The Alliance of Concerned Teachers (ACT) in a recent statement denounced the profiling operations of the Manila government’s Department of Education (DepEd) against its members as clear violation of their rights and a direct attack meant to ‘silence their voices.’

ACT is a progressive and militant national democratic union of teachers, academics and other education workers in the Philippines established on 26 June 1982. As the the largest teachers’ union in the country campaigning for economic and political rights of teachers, it serves as the official collective bargaining unit of educators and other academic professionals in the Philippines.

“DepEd’s profiling operations against ACT and their members are highly alarming and a clear violation of their basic rights. The disclosure and processing of their personal information and sensitive personal information without their consent is a direct attack on their privacy and security,” ACT Teachers Partylist Representative France Castro said.

Last 23 June, the Makabayan bloc (a group of progressive lawmakers in the Philippine House of Representatives) has filed House Resolution 1095 condemning the said profiling operations and stressed how the DepEd’s disclosure and processing of personal information of ACT members is in clear violation of the 1987 Constitution and Republic Act 10173 or the Data Privacy Act.
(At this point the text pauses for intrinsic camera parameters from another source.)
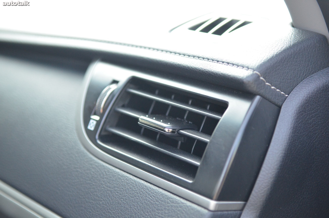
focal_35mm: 60
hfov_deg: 33.5
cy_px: 109
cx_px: 164
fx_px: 547
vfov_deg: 22.5
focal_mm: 40
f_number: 2.8
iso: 1600
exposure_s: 1/160
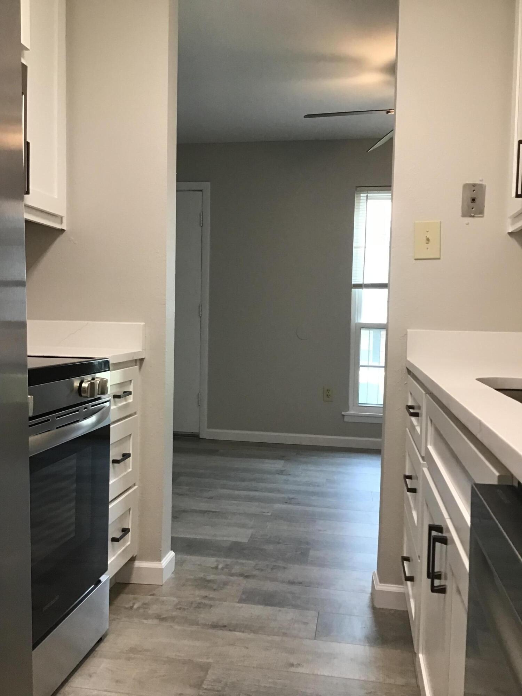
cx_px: 261
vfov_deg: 58.4
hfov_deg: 45.4
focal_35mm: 31
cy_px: 348
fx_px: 623
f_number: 2.4
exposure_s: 1/30
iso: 40
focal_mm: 3.3
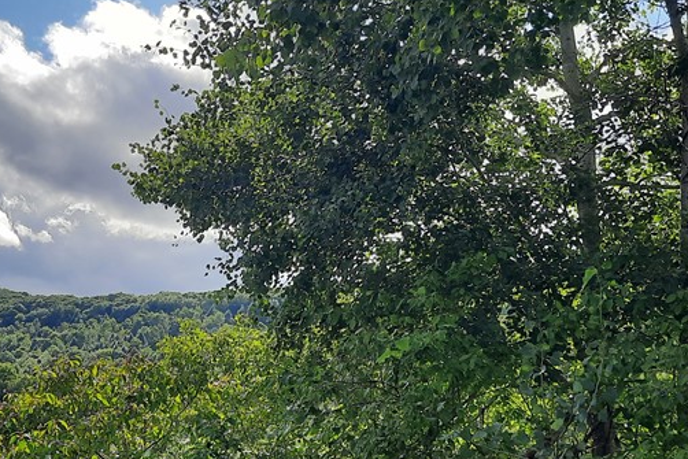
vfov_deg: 24.8
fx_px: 1013
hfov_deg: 37.5
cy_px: 410
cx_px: 339
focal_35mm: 53
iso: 32
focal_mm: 4.6
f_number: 2
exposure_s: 1/669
According to Castro, the profiling is “a clear attempt to silence their voices and intimidate them from exercising their right to peaceful assembly and free speech.”

Castro issued the statement in response to the DepEd’s recent memorandum issued 14 June directing all DepEd regional directors and schools’ division superintendents to submit a list of ACT-affiliated teachers under their respective jurisdictions. According to the memorandum, the consolidated list must be submitted to DepEd on or before 21 June.

“The ACT Philippines received three reports of profiling, one from Bohol and two from Region 10 (Northern Mindanao region). ACT vehemently condemns this profiling operations of the DepEd and appeals to nullify all existing directives,” said ACT Philippines in a statement.

Castro further criticized the Marcos II administration, particularly Vice President and DepEd Secretary Sara Duterte alongside the National Task Force to End Local Communist Armed Conflict (NTF-Elcac) to end the supposed profiling of unions and activists as well as red tagging. Duterte is also the co-vice chairperson of the NTF-Elcac.